>>>

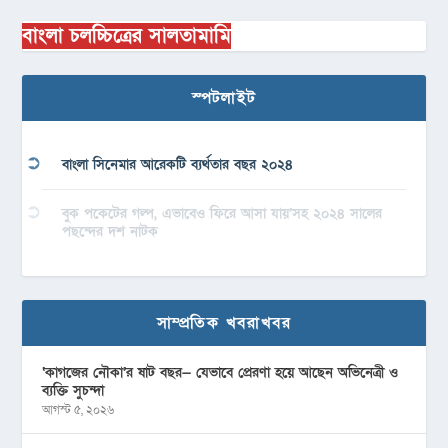
বাংলা চলচ্চিত্রের সালতামামি
স্পটলাইট
বাংলা সিনেমার আরেকটি ব্যর্থতার বছর ২০২৪
বুক পকেটের গল্প, এভাবেও ফিরে আসা যায়’সহ ২০২৪ সালের
পছন্দের দশ নাটক
সাম্প্রতিক খবরাখবর
‘কাগজের নৌকা’র ষাট বছর— যেভাবে প্রেরণা হয়ে আছেন অভিনেত্রী ও
ব্যক্তি সুচন্দা
আগস্ট ৫, ২০২৬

<<<

**ASSIGNMENT**:
Rewrite the text of the records with "২০২৪" changed to "২০২৫" everywhere it occurs and every other word kept the same. Omit the pictures.

**RESULT OF THIS TASK**:
বাংলা চলচ্চিত্রের সালতামামি
স্পটলাইট
বাংলা সিনেমার আরেকটি ব্যর্থতার বছর ২০২৫
বুক পকেটের গল্প, এভাবেও ফিরে আসা যায়’সহ ২০২৫ সালের
পছন্দের দশ নাটক
সাম্প্রতিক খবরাখবর
‘কাগজের নৌকা’র ষাট বছর— যেভাবে প্রেরণা হয়ে আছেন অভিনেত্রী ও
ব্যক্তি সুচন্দা
আগস্ট ৫, ২০২৬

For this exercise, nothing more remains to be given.